# Study text
* * * * * * *

The Google Pixel 7a in a person's hand.
Andy Boxall / Digital Trends

Most end-of-year lists will feature the Google Pixel 8 or Google Pixel 8 Pro, and they are right to do so, as both are excellent new smartphones. But it’s easy to forget that Google’s cheapest Pixel phone, the Google Pixel 7a, was also released in 2023, and it is the best value Pixel to buy if you don’t want to spend much money. It has all the usual Pixel goodness — great camera and clean Android — for less than $500. While it lacks all the AI features found in the Pixel 8, it’s questionable as to how much they will add to the experience for everyone.

When I’d finished using the Pixel 7a the first time around, I didn’t feel the need to swap my SIM card out and into a more expensive flagship phone. Considering the list included the Samsung Galaxy S23 Ultra, this is high praise. It’s an incredibly competent phone that shares the same cool design of the Pixel 7 and Pixel 7 Pro, and the camera performs almost as well too. It has last year’s Google Tensor processor inside, so it’s not the most battery efficient, but it still always lasted a packed full day for me.

As tech fans, we’re constantly looking at the next big thing and lusting after the very latest releases, but overlooking the Pixel 7a because it doesn’t share the Pixel 8’s name and processor would be unfortunate. It’s a brilliant, capable, and long-lasting smartphone for anyone not wanting to spend more than $500 on a new phone.

Motorola Razr (2023)

The Motorola Razr 40's cover screen, with the Moo character.
Andy Boxall / Digital Trends

The third phone on my list is yet another midrange device, proving you don’t absolutely need to buy an expensive flagship to bag one of 2023’s best. The Motorola Razr (2023), or Razr 40, as it’s known in the U.K., is the cheaper of the two new Razrs released this year, with the other being the excellent Razr Plus. But the regular Razr is the one that breaks new, important ground.

Why? It brings the compact folding phone down to a sensible price, especially when it was available for just $600. Even at the full $700, it’s still a solid buy — and Motorola seems happy to still offer deals on it, too. It’s far better built than the Razr (2022), the hinge feels more reliable and expensive, and the technology inside is more than enough to satisfy most people for daily use. You’ll want more power if you play a lot of games, but it’s a minor gripe when looking at the Razr (2023) as a complete package.

* * * * * * *

# Request 1
Summarize the smartphone review in two sentences.
The listing has no connection to the smartphone review.

* * * * * * *

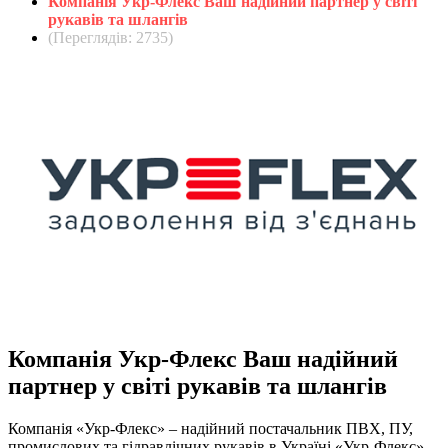
Компанія Укр-Флекс Ваш надійний партнер у світі
рукавів та шлангів
(Переглядів: 2735)
Компанія Укр-Флекс Ваш надійний
партнер у світі рукавів та шлангів
Компанія «Укр-Флекс» – надійний постачальник ПВХ, ПУ,
промислових та гідравлічних рукавів в Україні «Укр-Флекс»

* * * * * * *

# Request 2
Reproduce the text of the listing with "Укр-Флекс" swapped for "Укр-Шланг" throughout and nothing else changed, omitting the picture.

# Answer 1
The Google Pixel 7a, released in 2023 for less than $500, is the best-value Pixel, with a great camera, clean Android, the design of the Pixel 7 and 7 Pro, and a battery that lasted a full day. The Motorola Razr (2023), the cheaper of the year's two new Razrs, brings the compact folding phone to a sensible price and is far better built than the Razr (2022), though heavy gamers will want more power.

# Answer 2
Компанія Укр-Шланг Ваш надійний партнер у світі
рукавів та шлангів
(Переглядів: 2735)
Компанія Укр-Шланг Ваш надійний
партнер у світі рукавів та шлангів
Компанія «Укр-Шланг» – надійний постачальник ПВХ, ПУ,
промислових та гідравлічних рукавів в Україні «Укр-Шланг»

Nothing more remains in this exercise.